Jaime Septién
(Primera de dos partes)
Una de las cuestiones inobjetables que surgen cuando uno se asoma a la política mexicana es la degradación brutal del lenguaje. En aras de vender al candidato, a la coalición, al partido, se llega a construir un castillo de arena, en el que nada tiene significado, o si lo tiene, es puramente político, es decir, engañoso.
Donde mejor se contempla esta imposición de la política al lenguaje es en los eslóganes mediante los cuales “se identifica” una acción de gobierno. La lista es interminable. Baste recordar aquél “Arriba y adelante” de Luis Echeverría Álvarez (presidente de 1970 a 1976); “Juntos lo hacemos mejor”, de José López Portillo (1976-1982) para que a muchos mexicanos les vuelva la amargura de un par de regímenes despilfarradores, autoritarios, uno que postró al país en la nebulosa del tercermundismo y el otro en el horror económico de la devaluación y la “administración de la abundancia”. Sin embargo, ninguno tan inquietante como el lema de campaña del priista veracruzano Fernando López Arias (1962-1968), que después retomó el príncipe de la política, Fernando Gutiérrez Barrios: “Contra Veracruz, nunca tendremos razón”. Absolutamente inobjetable.
El lenguaje se convierte en un instrumento de poder cuando al otro no se le habla con la verdad, cuando lo que importa es algo distinto a la verdad. Se hace al otro desigual, se le sitúa en un plano desigual: se le trata como objeto “para que haga una cosa que yo quiero que haga” (que vote por mí, que crea en mi movimiento, que compre mi producto, que se mueva hacia una dirección, que se quede quieto, que confíe…).
Los eslóganes propagandísticos antes mencionados —y muchos más que no cabrían en este artículo— adulan al interlocutor (al pueblo) para agradarlo y para manipularlo.
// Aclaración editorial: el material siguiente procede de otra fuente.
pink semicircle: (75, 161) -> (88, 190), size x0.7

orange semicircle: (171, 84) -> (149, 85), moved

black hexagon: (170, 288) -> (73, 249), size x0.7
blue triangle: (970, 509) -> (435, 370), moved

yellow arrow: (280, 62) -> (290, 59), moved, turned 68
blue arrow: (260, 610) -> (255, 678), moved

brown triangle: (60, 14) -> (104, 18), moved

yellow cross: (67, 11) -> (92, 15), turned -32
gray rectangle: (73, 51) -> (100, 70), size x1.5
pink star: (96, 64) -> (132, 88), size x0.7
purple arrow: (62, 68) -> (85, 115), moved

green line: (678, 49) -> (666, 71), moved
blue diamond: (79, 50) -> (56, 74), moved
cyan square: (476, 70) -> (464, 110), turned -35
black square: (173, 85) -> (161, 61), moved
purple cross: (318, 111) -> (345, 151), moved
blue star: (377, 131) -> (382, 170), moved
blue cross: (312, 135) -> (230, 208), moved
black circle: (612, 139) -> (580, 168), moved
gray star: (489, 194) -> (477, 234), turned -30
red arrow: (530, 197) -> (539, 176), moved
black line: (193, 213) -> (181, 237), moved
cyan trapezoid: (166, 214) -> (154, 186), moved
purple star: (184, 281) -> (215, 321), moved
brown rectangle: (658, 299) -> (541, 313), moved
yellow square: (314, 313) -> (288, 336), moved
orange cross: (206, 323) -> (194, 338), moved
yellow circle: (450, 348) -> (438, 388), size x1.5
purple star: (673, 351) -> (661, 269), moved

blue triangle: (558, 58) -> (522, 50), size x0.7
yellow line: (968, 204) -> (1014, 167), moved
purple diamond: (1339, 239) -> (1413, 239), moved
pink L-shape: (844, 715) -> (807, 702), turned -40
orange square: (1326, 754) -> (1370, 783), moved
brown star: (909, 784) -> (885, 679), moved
Que no conozca la verdad (de las corruptelas, los latrocinios, los intereses alejados de él) y que “compre” una ilusión. Al rato se va a sentir más a su gusto dentro de la ilusión que dentro de la verdad. Cuando esto sucede, cuando el lenguaje usa palabras para comunicar ficciones y no realidades, la sofística habrá triunfado; se habrá producido lo que Platón llamó “una imagen engañosa de la política”.
La degradación del poder político coincide, según lo podemos entender, con la corrupción sofística de las palabras. Son usadas para una comunicación que no está referida a la realidad. Para una comunicación que no es comunicación, sino palanca para exaltar la nada.